*** Opening Data for analysis ***

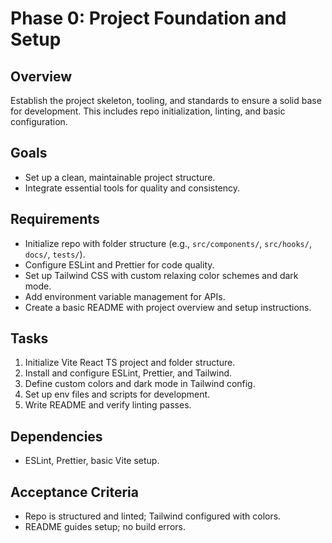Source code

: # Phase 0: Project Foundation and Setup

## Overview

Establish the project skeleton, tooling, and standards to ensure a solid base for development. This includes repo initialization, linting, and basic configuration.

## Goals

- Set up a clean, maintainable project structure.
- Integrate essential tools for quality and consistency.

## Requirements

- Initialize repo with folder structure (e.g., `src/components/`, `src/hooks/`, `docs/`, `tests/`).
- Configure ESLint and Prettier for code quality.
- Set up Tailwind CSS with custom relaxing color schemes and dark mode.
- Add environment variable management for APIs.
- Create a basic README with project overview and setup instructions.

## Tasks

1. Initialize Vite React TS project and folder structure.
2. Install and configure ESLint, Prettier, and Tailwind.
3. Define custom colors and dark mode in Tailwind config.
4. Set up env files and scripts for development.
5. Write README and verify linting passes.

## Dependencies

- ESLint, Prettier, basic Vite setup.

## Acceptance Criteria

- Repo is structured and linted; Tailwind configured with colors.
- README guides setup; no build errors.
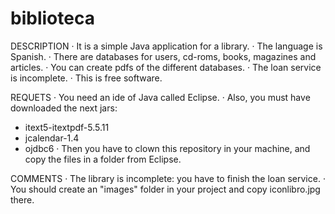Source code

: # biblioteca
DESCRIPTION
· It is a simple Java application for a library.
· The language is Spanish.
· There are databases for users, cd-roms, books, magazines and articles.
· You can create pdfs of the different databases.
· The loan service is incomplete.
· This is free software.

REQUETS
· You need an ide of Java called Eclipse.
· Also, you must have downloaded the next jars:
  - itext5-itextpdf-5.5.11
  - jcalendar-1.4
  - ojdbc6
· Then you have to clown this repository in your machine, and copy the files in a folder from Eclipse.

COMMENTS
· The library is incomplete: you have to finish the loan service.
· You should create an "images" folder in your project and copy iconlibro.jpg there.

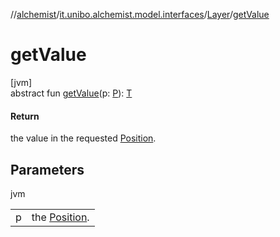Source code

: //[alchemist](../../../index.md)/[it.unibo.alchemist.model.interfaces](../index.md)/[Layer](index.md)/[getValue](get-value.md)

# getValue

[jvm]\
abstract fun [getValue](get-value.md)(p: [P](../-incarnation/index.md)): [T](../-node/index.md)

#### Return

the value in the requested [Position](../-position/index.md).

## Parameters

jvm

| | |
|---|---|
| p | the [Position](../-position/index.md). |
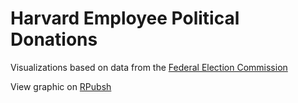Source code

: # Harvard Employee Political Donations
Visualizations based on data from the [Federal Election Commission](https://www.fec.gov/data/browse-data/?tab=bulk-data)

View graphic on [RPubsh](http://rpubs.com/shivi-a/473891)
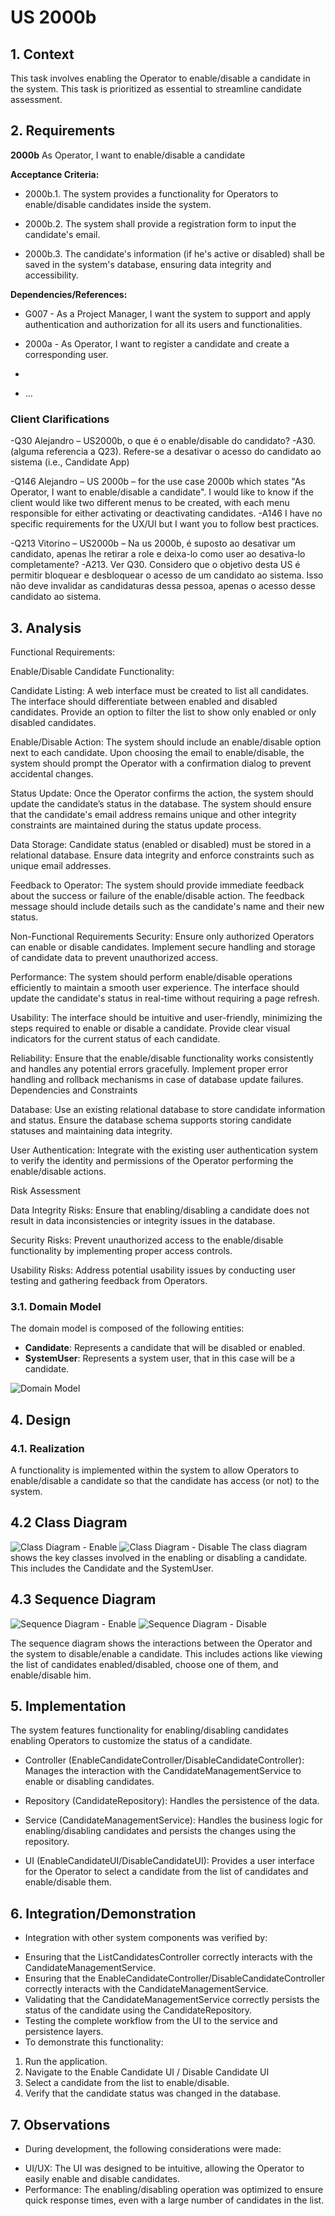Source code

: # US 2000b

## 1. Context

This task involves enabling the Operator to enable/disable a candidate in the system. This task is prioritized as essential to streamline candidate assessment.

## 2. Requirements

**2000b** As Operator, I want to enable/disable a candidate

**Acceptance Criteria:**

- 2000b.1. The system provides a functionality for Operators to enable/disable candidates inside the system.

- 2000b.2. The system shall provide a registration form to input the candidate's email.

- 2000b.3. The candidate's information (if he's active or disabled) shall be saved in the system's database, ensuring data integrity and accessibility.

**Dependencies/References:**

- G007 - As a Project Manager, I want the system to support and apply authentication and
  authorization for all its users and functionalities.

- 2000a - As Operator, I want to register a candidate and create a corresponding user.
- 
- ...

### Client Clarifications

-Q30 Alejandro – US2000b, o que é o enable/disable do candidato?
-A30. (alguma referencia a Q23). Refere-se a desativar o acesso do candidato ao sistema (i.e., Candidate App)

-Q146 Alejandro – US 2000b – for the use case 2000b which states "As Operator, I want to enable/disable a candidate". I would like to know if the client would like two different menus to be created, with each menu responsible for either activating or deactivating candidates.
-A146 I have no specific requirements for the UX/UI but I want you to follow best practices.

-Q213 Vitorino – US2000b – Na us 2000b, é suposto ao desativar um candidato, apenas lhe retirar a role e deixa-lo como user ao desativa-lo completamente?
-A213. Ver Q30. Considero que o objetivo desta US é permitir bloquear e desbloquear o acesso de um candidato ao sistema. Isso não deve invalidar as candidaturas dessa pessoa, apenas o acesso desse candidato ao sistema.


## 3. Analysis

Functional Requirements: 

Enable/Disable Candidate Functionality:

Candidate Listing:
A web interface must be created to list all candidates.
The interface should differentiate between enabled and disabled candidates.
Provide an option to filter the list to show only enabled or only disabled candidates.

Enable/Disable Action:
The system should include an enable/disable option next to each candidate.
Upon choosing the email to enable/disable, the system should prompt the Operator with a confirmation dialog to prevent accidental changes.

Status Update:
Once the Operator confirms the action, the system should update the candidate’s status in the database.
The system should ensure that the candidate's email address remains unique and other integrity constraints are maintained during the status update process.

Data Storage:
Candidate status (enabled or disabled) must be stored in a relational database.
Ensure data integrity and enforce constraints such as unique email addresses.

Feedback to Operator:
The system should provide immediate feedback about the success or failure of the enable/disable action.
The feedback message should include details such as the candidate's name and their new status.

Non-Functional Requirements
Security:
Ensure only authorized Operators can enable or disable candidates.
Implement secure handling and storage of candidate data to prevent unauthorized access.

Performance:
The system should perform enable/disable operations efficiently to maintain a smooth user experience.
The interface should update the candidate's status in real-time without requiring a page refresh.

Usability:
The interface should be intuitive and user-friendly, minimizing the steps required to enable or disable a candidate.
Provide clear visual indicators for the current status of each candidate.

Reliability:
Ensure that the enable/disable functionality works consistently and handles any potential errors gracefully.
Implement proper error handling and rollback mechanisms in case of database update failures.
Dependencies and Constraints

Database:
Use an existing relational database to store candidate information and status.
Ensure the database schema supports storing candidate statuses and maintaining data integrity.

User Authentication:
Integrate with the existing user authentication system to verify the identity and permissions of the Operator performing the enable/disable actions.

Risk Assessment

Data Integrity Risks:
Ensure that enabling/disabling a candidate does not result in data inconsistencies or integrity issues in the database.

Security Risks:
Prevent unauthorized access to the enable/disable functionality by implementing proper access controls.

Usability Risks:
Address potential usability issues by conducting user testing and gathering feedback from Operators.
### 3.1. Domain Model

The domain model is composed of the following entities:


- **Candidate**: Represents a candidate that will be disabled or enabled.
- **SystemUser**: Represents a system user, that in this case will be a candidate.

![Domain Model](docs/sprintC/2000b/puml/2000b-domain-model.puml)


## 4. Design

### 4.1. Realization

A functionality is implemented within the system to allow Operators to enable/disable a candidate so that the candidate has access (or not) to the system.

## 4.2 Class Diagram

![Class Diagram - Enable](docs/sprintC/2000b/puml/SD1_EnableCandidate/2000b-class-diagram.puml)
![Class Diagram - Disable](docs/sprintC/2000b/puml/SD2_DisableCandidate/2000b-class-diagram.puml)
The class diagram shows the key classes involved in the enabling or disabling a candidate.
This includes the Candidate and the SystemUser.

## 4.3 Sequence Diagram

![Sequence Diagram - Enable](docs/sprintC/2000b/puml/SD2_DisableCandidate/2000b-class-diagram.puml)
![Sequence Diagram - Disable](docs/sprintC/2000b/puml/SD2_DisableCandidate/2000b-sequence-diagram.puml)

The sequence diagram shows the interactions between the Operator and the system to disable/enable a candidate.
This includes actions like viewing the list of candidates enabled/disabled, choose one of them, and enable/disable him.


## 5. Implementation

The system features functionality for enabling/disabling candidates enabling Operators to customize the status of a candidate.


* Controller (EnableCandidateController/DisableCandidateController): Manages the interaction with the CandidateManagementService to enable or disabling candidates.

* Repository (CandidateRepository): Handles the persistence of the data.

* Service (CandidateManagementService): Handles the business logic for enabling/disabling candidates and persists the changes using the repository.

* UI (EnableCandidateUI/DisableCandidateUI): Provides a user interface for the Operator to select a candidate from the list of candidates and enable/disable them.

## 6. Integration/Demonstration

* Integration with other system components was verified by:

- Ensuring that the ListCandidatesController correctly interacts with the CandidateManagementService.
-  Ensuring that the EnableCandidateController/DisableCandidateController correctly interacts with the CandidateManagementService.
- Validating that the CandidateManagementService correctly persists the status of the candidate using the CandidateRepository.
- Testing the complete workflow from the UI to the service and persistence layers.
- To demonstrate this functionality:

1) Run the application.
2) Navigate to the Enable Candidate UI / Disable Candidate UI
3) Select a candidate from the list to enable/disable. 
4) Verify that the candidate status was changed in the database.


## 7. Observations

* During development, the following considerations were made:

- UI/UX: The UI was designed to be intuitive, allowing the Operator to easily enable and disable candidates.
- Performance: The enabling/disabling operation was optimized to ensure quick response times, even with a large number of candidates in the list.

*** Closing Data for analysis ***
*** Opening Data for analysis ***

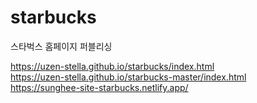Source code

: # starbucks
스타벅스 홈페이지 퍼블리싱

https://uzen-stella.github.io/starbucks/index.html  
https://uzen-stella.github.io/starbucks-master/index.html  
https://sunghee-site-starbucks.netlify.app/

*** Closing Data for analysis ***

## Exercise
Your reply is to repeat, unchanged, the lines above running from the one with "Address potential usability" up to and including the one with "## 4.3 Sequence Diagram".

## Expected output
Address potential usability issues by conducting user testing and gathering feedback from Operators.
### 3.1. Domain Model

The domain model is composed of the following entities:


- **Candidate**: Represents a candidate that will be disabled or enabled.
- **SystemUser**: Represents a system user, that in this case will be a candidate.

![Domain Model](docs/sprintC/2000b/puml/2000b-domain-model.puml)


## 4. Design

### 4.1. Realization

A functionality is implemented within the system to allow Operators to enable/disable a candidate so that the candidate has access (or not) to the system.

## 4.2 Class Diagram

![Class Diagram - Enable](docs/sprintC/2000b/puml/SD1_EnableCandidate/2000b-class-diagram.puml)
![Class Diagram - Disable](docs/sprintC/2000b/puml/SD2_DisableCandidate/2000b-class-diagram.puml)
The class diagram shows the key classes involved in the enabling or disabling a candidate.
This includes the Candidate and the SystemUser.

## 4.3 Sequence Diagram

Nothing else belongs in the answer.